EXERCISE TASK A:
According to the text about struggling traders, why are people who can't explain their reasoning for a trade doomed to failure?
EXERCISE TASK B:
In the text about struggling traders, how many frustrating things does the writer plan to list?
EXERCISE TASK C:
From the text about struggling traders, copy the passage between "Recently, a couple" and "repeating the same mistakes.", inclusive, substituting "stress" for "pressure".

GIVEN TEXT:
Recently, a couple of people I know packed up and quit trading after struggling for a long time to hold their heads above water. They didn't make it. This isn't unusual, of course. This profession has a high failure rate. But it frustrated me.

It frustrated me because I could see potential in them. I don't believe you have to be particularly talented or intelligent to be a successful trader, but these people seemed to have a grasp on the market and the love of trading that's necessary.

They had the tools, the knowledge, the time and the funds. It also frustrated me because I could see the pressure they were under that contributed to their failures. Most of all, though, it frustrated me because I could clearly see what they were doing wrong, but they couldn't stop repeating the same mistakes.

This happens a lot. I see a lot of people making the same mistakes. So I thought I'd share my list of the seven most frustrating things that struggling traders do.

1. When people won't do their own homework. Too many people want to make money, but aren't willing to put the time in and do what it takes. I love answering questions, and I have a passion to help people learn, but when I notice someone asking the same questions over and over, and they are basic questions that anyone could Google, and gave it 30 seconds worth of effort, I know that person is lazy and probably won't make it.

You want to know what makes successful traders? People who glue their butts to their chairs. Look at their computer desks and you're likely to see lots of coffee rings and crumbs. You get out of something only what you put into it. If you aren't willing to take notes, take some initiative, keep a journal and spend a lot of time watching stocks, I don't see much hope for you as a trader.

2. When people can't explain their reasoning for a trade. If your reason for entering a trade is something vague like, "I thought I saw buyers, and last week it had news, and I dunno, it just looked good," then you don't belong in that trade! People like this usually have no clearly conceived, written, organized trading strategy because they are lazy. They are doomed to failure.

Part of a data file
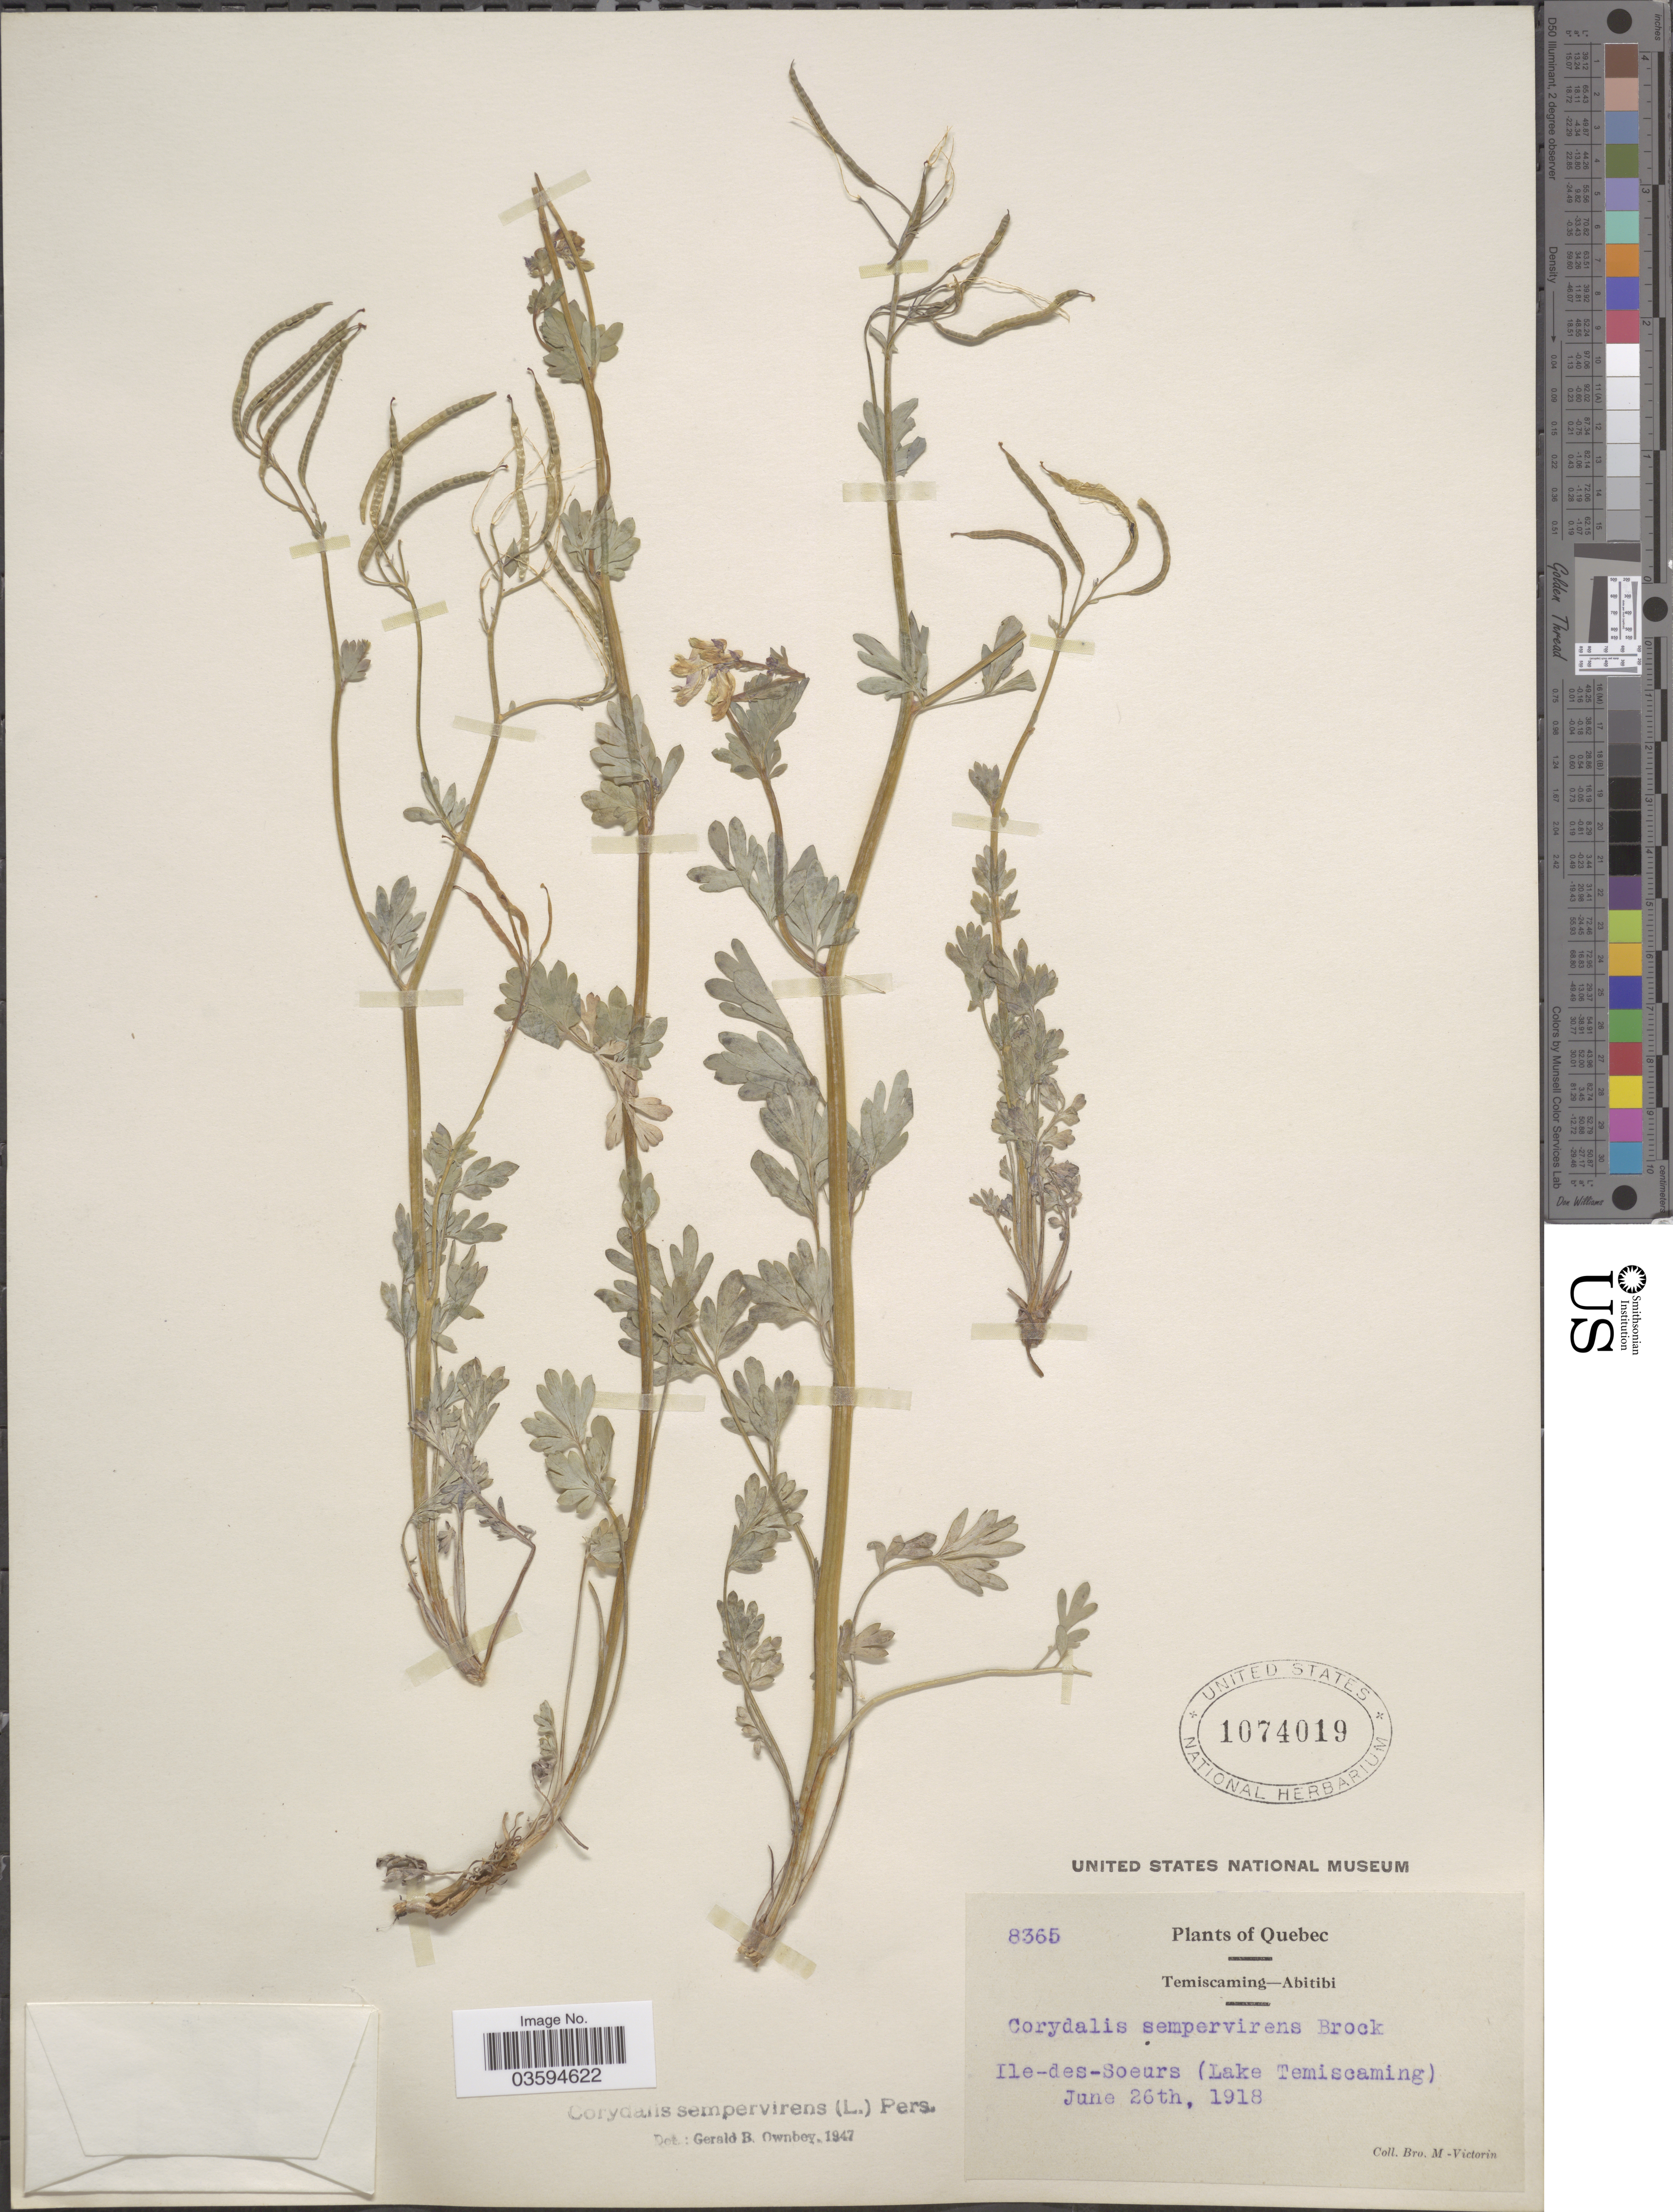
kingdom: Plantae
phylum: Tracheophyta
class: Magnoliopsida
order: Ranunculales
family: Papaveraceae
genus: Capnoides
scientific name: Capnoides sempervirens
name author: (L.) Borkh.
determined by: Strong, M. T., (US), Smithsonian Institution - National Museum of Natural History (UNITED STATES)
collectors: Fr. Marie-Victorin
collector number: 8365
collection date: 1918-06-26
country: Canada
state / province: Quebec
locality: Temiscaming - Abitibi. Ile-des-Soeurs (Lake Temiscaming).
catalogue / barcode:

CORRECT RESPONSE A:
They are lazy, so they usually have no clearly conceived, written, organized trading strategy. That is why they are doomed to failure.

CORRECT RESPONSE B:
Seven.

CORRECT RESPONSE C:
Recently, a couple of people I know packed up and quit trading after struggling for a long time to hold their heads above water. They didn't make it. This isn't unusual, of course. This profession has a high failure rate. But it frustrated me.

It frustrated me because I could see potential in them. I don't believe you have to be particularly talented or intelligent to be a successful trader, but these people seemed to have a grasp on the market and the love of trading that's necessary.

They had the tools, the knowledge, the time and the funds. It also frustrated me because I could see the stress they were under that contributed to their failures. Most of all, though, it frustrated me because I could clearly see what they were doing wrong, but they couldn't stop repeating the same mistakes.